(Collection entries)
---+---
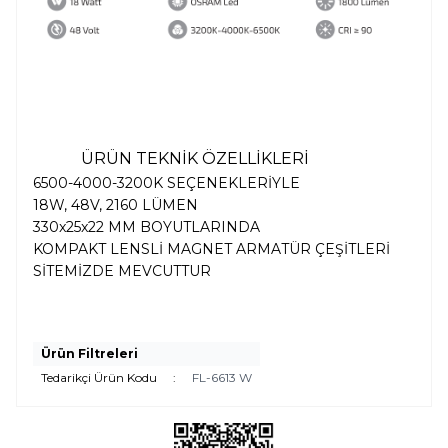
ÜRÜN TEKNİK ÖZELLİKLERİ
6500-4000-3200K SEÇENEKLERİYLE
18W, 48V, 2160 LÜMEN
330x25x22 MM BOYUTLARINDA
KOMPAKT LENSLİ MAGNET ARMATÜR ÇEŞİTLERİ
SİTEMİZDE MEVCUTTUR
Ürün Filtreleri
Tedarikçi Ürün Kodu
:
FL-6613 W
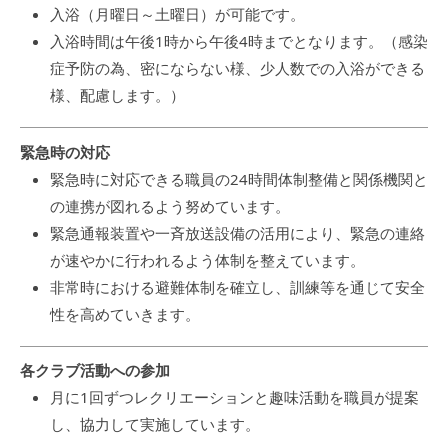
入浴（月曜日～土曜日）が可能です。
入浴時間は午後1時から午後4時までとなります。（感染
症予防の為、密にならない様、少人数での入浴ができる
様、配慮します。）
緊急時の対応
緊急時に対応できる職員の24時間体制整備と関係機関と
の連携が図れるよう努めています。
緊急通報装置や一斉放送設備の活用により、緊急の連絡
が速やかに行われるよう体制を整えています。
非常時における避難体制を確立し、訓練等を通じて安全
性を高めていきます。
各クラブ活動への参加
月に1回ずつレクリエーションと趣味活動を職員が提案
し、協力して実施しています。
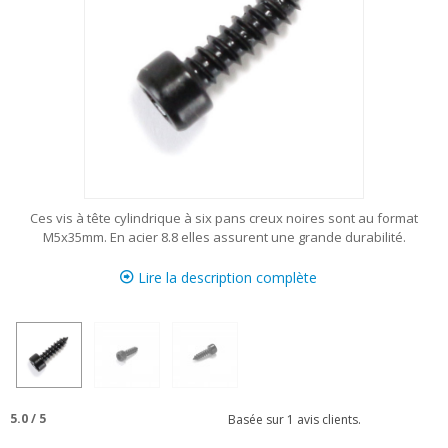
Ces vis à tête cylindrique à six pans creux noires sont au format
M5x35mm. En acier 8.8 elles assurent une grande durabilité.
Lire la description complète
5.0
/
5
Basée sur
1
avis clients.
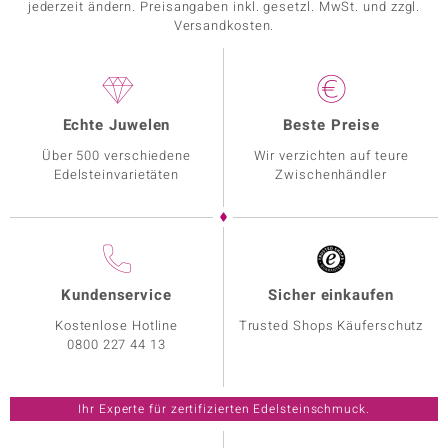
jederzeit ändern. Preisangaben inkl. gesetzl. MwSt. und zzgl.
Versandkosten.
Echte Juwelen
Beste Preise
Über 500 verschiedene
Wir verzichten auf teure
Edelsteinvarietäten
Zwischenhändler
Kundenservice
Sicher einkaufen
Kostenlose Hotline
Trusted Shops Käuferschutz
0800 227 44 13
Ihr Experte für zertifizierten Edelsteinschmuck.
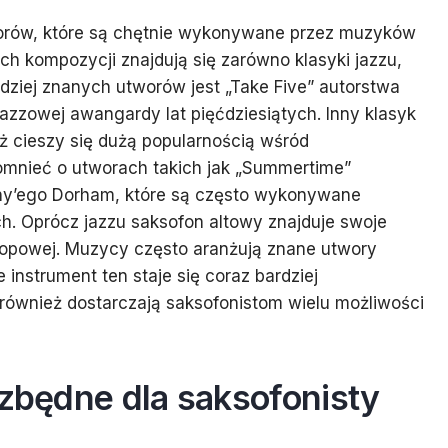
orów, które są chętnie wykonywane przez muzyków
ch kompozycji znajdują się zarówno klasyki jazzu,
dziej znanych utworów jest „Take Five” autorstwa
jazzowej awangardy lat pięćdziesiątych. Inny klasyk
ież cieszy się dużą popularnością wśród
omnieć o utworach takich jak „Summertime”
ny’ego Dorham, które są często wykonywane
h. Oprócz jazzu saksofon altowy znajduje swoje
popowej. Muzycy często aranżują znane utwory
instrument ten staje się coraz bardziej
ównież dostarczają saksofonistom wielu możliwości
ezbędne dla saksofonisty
---+---
# GOAL OF THE EXERCISE:
Each of the lines from the one holding "omnieć o utworach" through the final line of the entries is to be set down exactly, and no others.

# OUTPUT OF THE EXERCISE:
omnieć o utworach takich jak „Summertime”
ny’ego Dorham, które są często wykonywane
h. Oprócz jazzu saksofon altowy znajduje swoje
popowej. Muzycy często aranżują znane utwory
instrument ten staje się coraz bardziej
ównież dostarczają saksofonistom wielu możliwości
ezbędne dla saksofonisty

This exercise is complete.